In Europe they found the country cleared of Turanians by the earlier Celts; and, mingling their blood with these more nearly allied races, they have raised themselves to a position half way between the two. Where they found the country unoccupied they have remained so pure that, as their number multiplies, they may perhaps regain something of the position they had temporarily abandoned, and something of that science which, it may be fancied, mankind only knew in their primeval seats.


Religion.

What then was the creed of the primitive Aryans? So far as we can now see, it was the belief in one great ineffable God,—so great that no human intellect could measure his greatness,—so wonderful that no human language could express his qualities,—pervading everything that was made,—ruling all created things,—a spirit, around, beyond the universe, and within every individual particle of it. A creed so ethereal could not long remain the faith of the multitude, and we early find fire,—the most ethereal of the elements,—looked to as an emblem of the Deity. The heavens, too, received a name, and became an entity:—so did our mother earth. To these succeeded the sun, the stars, the elements,—but never among the pure Aryans as gods, or as influencing the destiny of man, but as manifestations of His power, and reverenced because they were visible manifestations of a Being too abstract for an ordinary mind to grasp. Below this the Aryans never seem to have sunk.

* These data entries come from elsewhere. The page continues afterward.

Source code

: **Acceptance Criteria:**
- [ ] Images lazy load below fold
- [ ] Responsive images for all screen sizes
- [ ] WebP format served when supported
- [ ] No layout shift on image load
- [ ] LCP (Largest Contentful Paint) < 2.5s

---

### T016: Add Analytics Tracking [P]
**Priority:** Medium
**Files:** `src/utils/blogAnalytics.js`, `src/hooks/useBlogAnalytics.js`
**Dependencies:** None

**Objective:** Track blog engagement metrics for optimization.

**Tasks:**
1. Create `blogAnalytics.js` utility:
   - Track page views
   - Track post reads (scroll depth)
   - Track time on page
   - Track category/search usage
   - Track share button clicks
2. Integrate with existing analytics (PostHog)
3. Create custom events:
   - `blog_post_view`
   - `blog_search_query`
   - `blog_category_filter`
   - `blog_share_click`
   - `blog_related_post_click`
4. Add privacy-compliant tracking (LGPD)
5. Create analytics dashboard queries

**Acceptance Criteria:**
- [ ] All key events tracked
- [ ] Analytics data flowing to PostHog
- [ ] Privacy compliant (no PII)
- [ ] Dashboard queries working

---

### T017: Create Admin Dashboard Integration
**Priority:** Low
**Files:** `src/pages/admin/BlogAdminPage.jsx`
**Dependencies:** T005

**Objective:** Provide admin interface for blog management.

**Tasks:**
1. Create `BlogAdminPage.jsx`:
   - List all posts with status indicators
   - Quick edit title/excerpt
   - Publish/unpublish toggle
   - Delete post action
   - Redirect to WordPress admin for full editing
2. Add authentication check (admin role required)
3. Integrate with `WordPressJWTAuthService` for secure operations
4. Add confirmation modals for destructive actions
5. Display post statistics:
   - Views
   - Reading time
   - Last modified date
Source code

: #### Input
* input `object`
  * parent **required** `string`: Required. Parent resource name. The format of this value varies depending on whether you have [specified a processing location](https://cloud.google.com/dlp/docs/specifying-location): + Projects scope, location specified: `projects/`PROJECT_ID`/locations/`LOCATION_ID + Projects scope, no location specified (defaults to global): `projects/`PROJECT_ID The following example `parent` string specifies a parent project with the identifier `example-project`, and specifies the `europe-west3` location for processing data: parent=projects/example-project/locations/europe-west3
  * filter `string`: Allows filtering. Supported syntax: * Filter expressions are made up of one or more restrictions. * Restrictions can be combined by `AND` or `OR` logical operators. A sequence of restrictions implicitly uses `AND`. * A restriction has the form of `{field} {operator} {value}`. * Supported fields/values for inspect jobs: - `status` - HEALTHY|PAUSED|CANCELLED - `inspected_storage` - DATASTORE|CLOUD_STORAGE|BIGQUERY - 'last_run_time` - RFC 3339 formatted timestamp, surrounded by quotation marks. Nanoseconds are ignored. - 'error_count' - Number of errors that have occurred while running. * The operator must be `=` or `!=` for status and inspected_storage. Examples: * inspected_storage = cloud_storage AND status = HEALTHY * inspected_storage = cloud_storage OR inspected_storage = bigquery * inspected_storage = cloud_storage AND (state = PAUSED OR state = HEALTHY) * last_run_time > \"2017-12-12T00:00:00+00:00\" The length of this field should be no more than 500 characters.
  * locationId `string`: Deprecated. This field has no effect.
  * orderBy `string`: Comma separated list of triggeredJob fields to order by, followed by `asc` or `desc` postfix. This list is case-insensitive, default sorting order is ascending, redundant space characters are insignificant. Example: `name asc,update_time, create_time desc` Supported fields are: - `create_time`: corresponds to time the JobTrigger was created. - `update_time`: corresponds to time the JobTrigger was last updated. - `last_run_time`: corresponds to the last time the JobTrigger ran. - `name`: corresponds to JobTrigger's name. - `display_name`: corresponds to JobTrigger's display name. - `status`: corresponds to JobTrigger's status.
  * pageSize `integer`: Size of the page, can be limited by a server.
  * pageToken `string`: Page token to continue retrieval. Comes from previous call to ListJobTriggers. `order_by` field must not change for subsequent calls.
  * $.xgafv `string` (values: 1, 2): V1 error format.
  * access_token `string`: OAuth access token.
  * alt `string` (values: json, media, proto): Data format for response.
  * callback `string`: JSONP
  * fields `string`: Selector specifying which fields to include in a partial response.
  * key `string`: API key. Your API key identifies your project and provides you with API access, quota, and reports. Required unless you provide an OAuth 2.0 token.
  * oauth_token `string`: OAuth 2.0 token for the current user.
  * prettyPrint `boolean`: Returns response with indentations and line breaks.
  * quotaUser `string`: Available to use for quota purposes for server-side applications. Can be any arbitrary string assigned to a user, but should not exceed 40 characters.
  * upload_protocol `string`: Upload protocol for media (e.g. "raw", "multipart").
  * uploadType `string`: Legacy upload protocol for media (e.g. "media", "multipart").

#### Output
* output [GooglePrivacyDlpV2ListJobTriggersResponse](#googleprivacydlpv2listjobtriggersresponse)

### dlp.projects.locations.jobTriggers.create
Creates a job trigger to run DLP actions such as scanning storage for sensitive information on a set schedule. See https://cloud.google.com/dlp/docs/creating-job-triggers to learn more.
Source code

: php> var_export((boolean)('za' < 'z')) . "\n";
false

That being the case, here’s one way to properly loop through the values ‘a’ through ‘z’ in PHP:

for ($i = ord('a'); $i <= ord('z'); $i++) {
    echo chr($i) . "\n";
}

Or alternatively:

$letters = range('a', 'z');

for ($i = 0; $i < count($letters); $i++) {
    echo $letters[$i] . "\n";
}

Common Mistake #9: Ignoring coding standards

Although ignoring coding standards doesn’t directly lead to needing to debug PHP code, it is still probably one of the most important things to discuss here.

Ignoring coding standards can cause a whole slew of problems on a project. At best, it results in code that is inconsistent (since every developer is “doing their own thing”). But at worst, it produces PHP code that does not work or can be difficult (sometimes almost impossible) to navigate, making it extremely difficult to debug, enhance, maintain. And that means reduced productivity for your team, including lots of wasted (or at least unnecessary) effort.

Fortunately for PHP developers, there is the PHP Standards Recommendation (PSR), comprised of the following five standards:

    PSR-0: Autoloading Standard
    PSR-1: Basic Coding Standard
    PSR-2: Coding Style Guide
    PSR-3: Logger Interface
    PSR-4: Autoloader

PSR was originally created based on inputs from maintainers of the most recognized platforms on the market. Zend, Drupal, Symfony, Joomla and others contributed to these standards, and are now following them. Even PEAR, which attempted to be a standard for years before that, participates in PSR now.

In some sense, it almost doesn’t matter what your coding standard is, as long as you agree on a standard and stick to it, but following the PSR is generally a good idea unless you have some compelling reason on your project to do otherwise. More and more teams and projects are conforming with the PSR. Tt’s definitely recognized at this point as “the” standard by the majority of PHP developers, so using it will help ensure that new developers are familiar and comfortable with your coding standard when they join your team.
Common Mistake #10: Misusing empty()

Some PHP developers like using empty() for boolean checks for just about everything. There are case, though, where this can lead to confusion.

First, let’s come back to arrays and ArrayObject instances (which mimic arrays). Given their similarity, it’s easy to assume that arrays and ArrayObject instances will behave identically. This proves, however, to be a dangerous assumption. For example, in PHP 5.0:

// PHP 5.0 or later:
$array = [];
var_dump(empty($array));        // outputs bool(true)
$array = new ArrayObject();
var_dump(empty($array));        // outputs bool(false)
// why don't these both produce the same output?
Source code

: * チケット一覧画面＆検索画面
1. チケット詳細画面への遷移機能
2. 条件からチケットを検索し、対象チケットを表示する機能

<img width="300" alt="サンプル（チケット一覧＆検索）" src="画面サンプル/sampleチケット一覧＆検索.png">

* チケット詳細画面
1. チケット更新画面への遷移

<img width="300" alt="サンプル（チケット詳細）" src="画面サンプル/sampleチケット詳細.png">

With a faith so elevated, of course no temple could be wanted; no human ceremonial could be supposed capable of doing honor to a Deity so conceived; nor any sacrifice acceptable to Him to whom all things belonged. With the Aryans worship was a purely domestic institution; prayer the solitary act of each individual man, standing alone in the presence of an omniscient Deity. All that was required was that man should acknowledge the greatness of God, and his own comparative insignificance; should express his absolute trust and faith in the beneficence and justice of his God, and a hope that he might be enabled to live so pure, and so free from sin, as to deserve such happiness as this world can afford, and be enabled to do as much good to others as it is vouchsafed to man to perform.

A few insignificant formula served to mark the modes in which these subjects should recur. The recitation of a time-honored hymn refreshed the attention of the worshipper, and the reading of a few sacred texts recalled the duties it was expected he should perform. With these simple ceremonies the worship of the Aryans seems to have begun and ended.